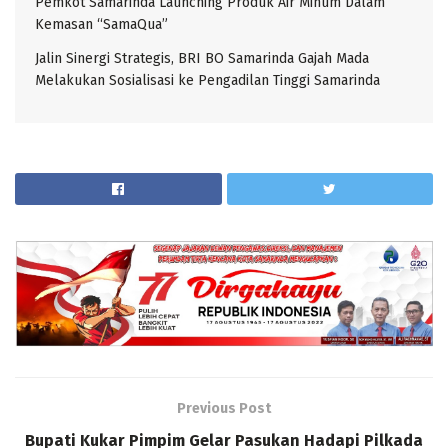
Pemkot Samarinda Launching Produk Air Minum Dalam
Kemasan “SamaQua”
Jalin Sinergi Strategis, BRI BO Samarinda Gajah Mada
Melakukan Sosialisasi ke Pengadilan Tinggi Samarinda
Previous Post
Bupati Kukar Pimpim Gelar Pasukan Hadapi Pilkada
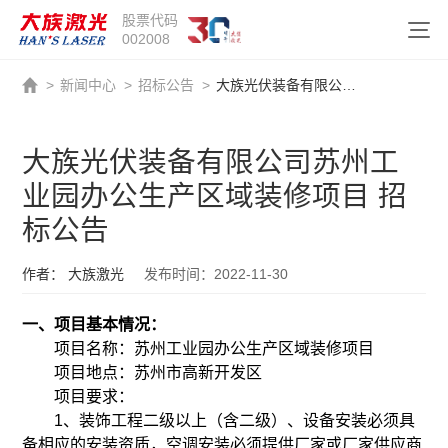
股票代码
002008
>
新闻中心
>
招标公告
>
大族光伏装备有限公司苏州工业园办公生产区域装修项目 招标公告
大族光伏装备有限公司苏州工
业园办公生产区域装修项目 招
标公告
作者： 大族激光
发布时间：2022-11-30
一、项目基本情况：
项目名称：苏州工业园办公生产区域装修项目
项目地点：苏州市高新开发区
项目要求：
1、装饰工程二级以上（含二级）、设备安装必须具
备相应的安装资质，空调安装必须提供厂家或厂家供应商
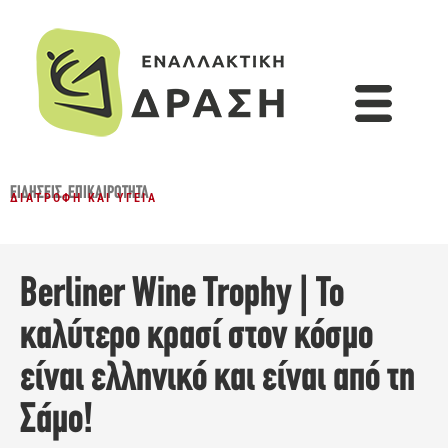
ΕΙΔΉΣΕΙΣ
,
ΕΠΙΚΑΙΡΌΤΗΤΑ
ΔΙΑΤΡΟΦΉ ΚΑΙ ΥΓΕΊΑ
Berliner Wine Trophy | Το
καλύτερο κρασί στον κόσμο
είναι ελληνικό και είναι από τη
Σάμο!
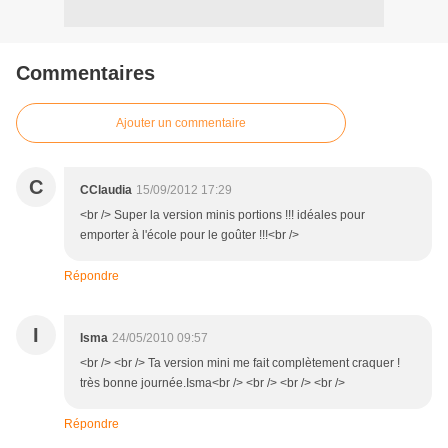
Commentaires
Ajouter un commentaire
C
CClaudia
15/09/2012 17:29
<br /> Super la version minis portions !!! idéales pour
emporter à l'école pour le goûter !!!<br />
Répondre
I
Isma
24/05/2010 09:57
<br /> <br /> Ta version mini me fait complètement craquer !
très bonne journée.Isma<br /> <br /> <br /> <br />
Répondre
══════════
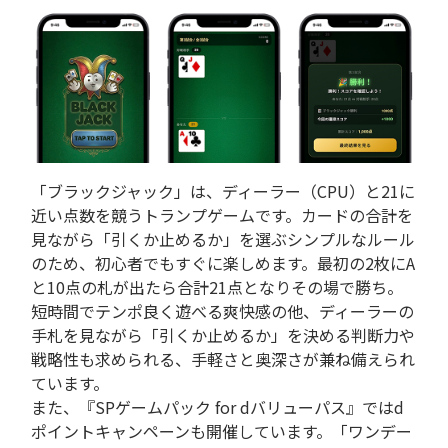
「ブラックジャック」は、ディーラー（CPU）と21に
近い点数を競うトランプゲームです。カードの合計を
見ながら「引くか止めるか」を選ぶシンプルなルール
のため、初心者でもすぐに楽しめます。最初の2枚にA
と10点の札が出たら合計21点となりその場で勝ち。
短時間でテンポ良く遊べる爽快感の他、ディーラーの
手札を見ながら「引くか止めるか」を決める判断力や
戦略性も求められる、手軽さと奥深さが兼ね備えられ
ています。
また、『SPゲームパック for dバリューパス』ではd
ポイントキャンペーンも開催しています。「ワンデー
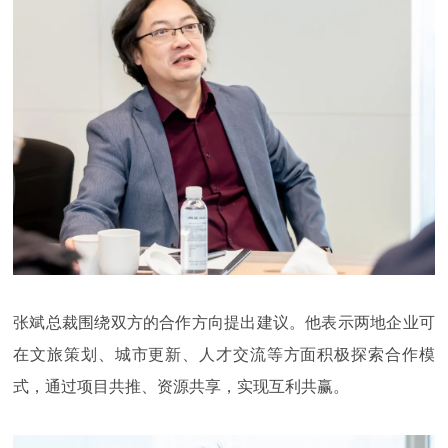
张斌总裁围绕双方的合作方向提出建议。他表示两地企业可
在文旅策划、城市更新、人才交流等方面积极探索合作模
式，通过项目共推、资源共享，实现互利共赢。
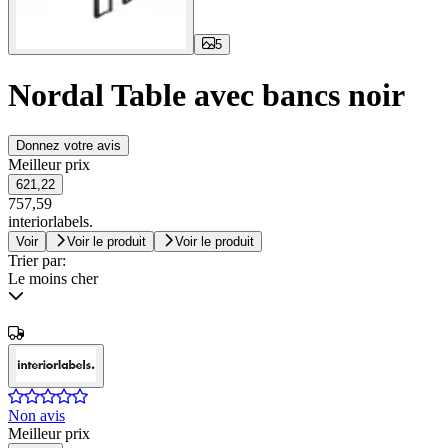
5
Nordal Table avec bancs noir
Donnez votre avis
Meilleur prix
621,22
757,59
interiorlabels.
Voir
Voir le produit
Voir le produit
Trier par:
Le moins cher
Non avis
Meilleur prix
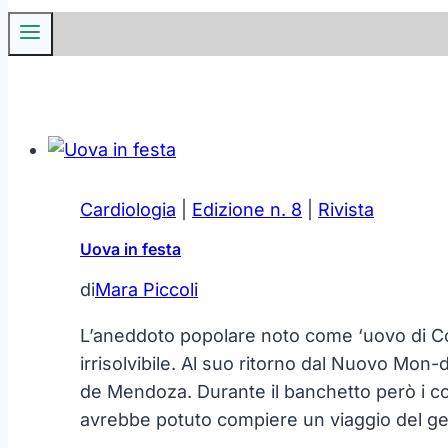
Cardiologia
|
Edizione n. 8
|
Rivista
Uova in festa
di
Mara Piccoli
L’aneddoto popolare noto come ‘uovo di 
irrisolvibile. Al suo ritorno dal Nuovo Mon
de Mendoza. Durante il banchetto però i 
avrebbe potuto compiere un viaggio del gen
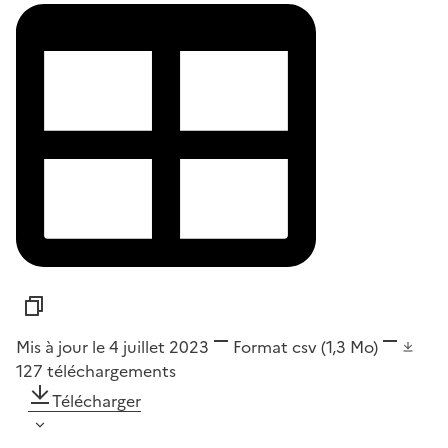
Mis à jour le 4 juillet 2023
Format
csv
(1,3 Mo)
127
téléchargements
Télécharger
══════════
■ **Job**:
All that should appear in the answer is the lines above from the line with "de Mendoza. Durante il banchetto però i" through the line with "Télécharger", retyped exactly, pictures left out.

■ **Solution to this exercise**:
de Mendoza. Durante il banchetto però i 
avrebbe potuto compiere un viaggio del gen
Mis à jour le 4 juillet 2023
Format
csv
(1,3 Mo)
127
téléchargements
Télécharger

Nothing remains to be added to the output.